Video installation: bench; video, color, sound, video projection
Super 16 mm video film and sound transferred to HD digital file for video projection 23'43''
Courtesy of the artist and Art : Concept (Paris) ; Meyer Riegger (Berlin/Karlsruhe) ; Pilar Corrias Gallery (London) ; Produzentengalerie Hamburg
Work presented as part of the exhibition Echos d'une collection - Works by Frac Franche-Comté
Once again, Ursula von Brandenburg blurs the boundaries between film, theater, storytelling and life itself. The artist chose to work with the Théâtre du Peuple, in Bussang in the Vosges, whose motto, inscribed on the stage frame, is "Through art for humanity". She films actors and dancers, "like a group of inviduals who have withdrawn and settled in this place". The characters engage in craft activities, making quilts and dolls in their own image, and playing with ribbons.
It's both the preparation for a ritual, the ritual itself, and a tale of transformation and emancipation, as one of the characters - the woman who seems "unstuck" - opens the doors to the forest and takes the group into the wild, to a nomadic life without walls. Singing and dancing are clearly part of the process. In addition to a nod to Joseph Beuys' performance Ja, Ja, Ja, Ja, Nee, Nee, Nee, Nee, Nee, the sung text is inspired by the play Le Poisson des grands fond (Der Tiefseefisch, 1930), by Marieluise Fleisser (1901-1974).
The film Le milieu est bleu was the centerpiece of the exhibition of the same name at Toyko Palace in 2020. The theatrical scenography deployed in the halls was an extension of the film, and actors from the Théâtre du Peuple regularly performed in the halls.

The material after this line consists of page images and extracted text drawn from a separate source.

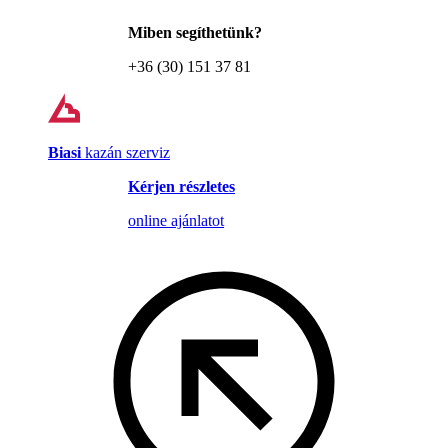
Miben segíthetünk?
+36 (30) 151 37 81
Biasi
kazán szerviz
Kérjen részletes
online ajánlatot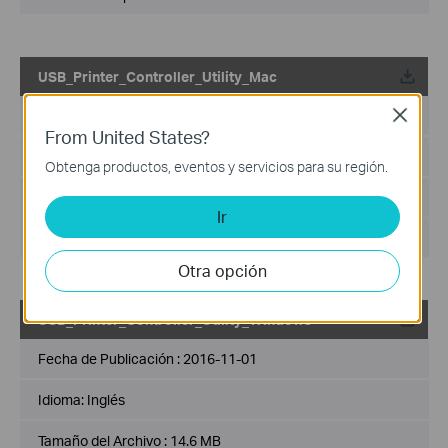
USB_Printer_Controller_Utility_Mac
Fecha de Publicación :
2018-10-29
Close
From United States?
Idioma:
Inglés
Obtenga productos, eventos y servicios para su región.
Tamaño del Archivo :
2.53 MB
Ir
Sistema de Operación : Mac OS 10.9-10.14
Otra opción
USB_Printer_Controller_Utility_Windows
Fecha de Publicación :
2016-11-01
Idioma:
Inglés
Tamaño del Archivo :
14.6 MB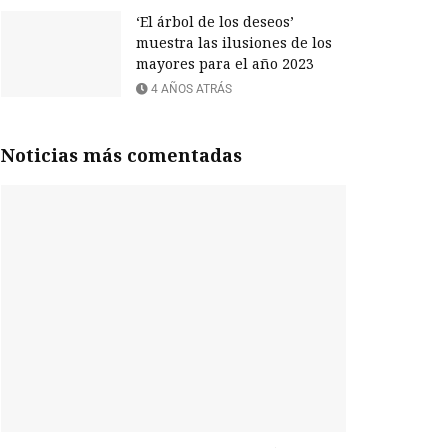
‘El árbol de los deseos’
muestra las ilusiones de los
mayores para el año 2023
4 AÑOS ATRÁS
Noticias más comentadas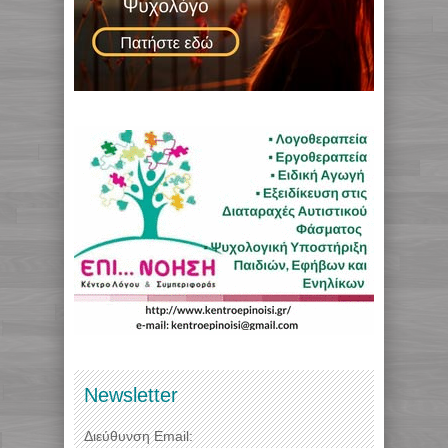
Newsletter
Διεύθυνση Email: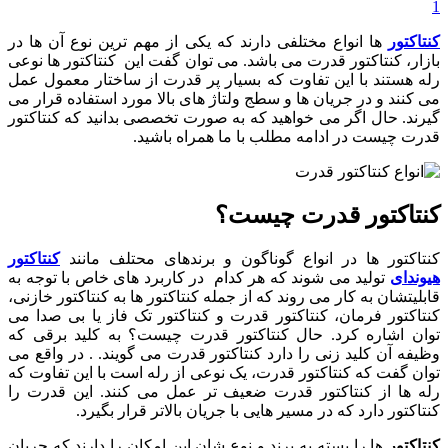
1
کنتاکتور
ها انواع مختلفی دارند که یکی از مهم ترین نوع آن ها در
بازار، کنتاکتور قدرت می باشد. می توان گفت این کنتاکتور ها نوعی
رله هستند با این تفاوت که بسیار پر قدرت از ساختار معمول عمل
می کنند و در جریان ها و سطج ولتاژ های بالا مورد استفاده قرار می
گیرند. حال اگر می خواهید که به صورت تخصصی بدانید که کنتاکتور
قدرت چیست در ادامه مطلب با ما همراه باشید.
کنتاکتور قدرت چیست؟
کنتاکتور ها در انواع گوناگون و برندهای محتلف مانند
کنتاکتور
هیوندای
تولید می شوند که هر کدام در کاربرد های خاص با توجه به
قابلیتشان به کار می روند که از جمله کنتاکتور ها به کنتاکتور خازنی،
کنتاکتور فرمان، کنتاکتور قدرت و کنتاکتور تک فاز یا بی صدا می
توان اشاره کرد. حال کنتاکتور قدرت چیست؟ به کلید برقی که
وظیفه آن کلید زنی را دارد کنتاکتور قدرت می گویند. . در واقع می
توان گفت که کنتاکتور قدرت، یک نوعی از رله است با این تفاوت که
رله ها از کنتاکتور قدرت ضعیف تر عمل می کنند. این قدرت را
کنتاکتور دارد که در مسیر هایی با جریان بالاتر قرار بگیرد.
کنتاکتور
ها را بسته به برند و نوع شان این امکان را دارند که جریان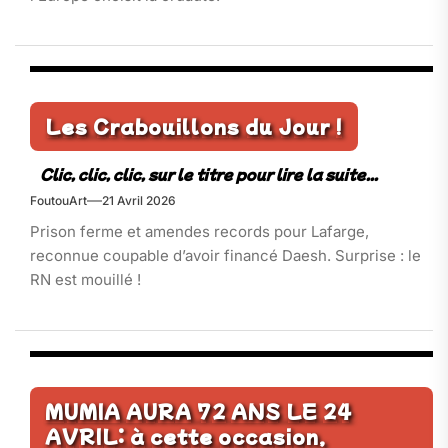
Les Crabouillons du Jour !
FoutouArt
21 Avril 2026
Prison ferme et amendes records pour Lafarge,
reconnue coupable d’avoir financé Daesh. Surprise : le
RN est mouillé !
MUMIA AURA 72 ANS LE 24
AVRIL: à cette occasion,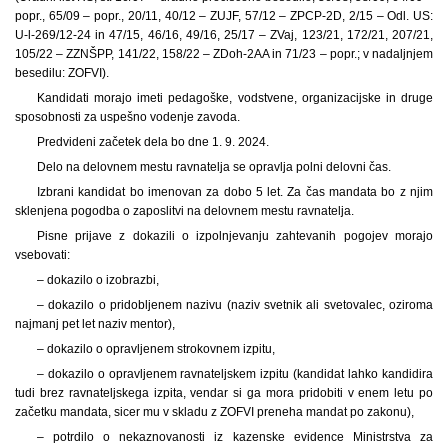
popr., 65/09 – popr., 20/11, 40/12 – ZUJF, 57/12 – ZPCP-2D, 2/15 – Odl. US:
U-l-269/12-24 in 47/15, 46/16, 49/16, 25/17 – ZVaj, 123/21, 172/21, 207/21,
105/22 – ZZNŠPP, 141/22, 158/22 – ZDoh-2AA in 71/23 – popr.; v nadaljnjem
besedilu: ZOFVI).
Kandidati morajo imeti pedagoške, vodstvene, organizacijske in druge
sposobnosti za uspešno vodenje zavoda.
Predvideni začetek dela bo dne 1. 9. 2024.
Delo na delovnem mestu ravnatelja se opravlja polni delovni čas.
Izbrani kandidat bo imenovan za dobo 5 let. Za čas mandata bo z njim
sklenjena pogodba o zaposlitvi na delovnem mestu ravnatelja.
Pisne prijave z dokazili o izpolnjevanju zahtevanih pogojev morajo
vsebovati:
– dokazilo o izobrazbi,
– dokazilo o pridobljenem nazivu (naziv svetnik ali svetovalec, oziroma
najmanj pet let naziv mentor),
– dokazilo o opravljenem strokovnem izpitu,
– dokazilo o opravljenem ravnateljskem izpitu (kandidat lahko kandidira
tudi brez ravnateljskega izpita, vendar si ga mora pridobiti v enem letu po
začetku mandata, sicer mu v skladu z ZOFVI preneha mandat po zakonu),
– potrdilo o nekaznovanosti iz kazenske evidence Ministrstva za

In partnership with Théâtre du peuple, Bussang, CND, Centre national de la danse and Opéra national de Paris
Born in 1974 in Karlsruhe
Lives and works in Nogent-l'Artaud (Aisne) and Paris
Trained as a set designer, Ulla von Brandeburg worked for only a short time in the theater before entering the Fine Arts School in Hamburg. She found greater creative freedom in the visual arts, exploiting a wide variety of techniques and media, from watercolor to film, collage to installation, often with an important role for dance, music and song. She has retained from her early training an ability to seize exhibition spaces and transform them according to her own vision, mainly through the use of large, colorful fabrics.
These sails, often salvaged from theaters or opera houses, recycled from one installation to the next, enable him to build a flexible architecture, imbued with a memory, a history, as close to the human as possible. The idea of décor is essential, linked to its reversibility and fluidity. Ulla von Brandenburg deploys an art of emancipation. She invites us to traverse mental spaces. Her use of timeless rituals and the codes of theater and cinema enable her to question our social structures and the way we fit into them.
His art is inhabited by figures of modernity, from Johannes Itten to Bertold Brecht, by way of the pioneers of cinema and psychoanalysis, but also by folk tales and the history of utopias.
Ulla von Brandeburg has been teaching at the Academy of Visual Arts in Karlsruhe since 2016.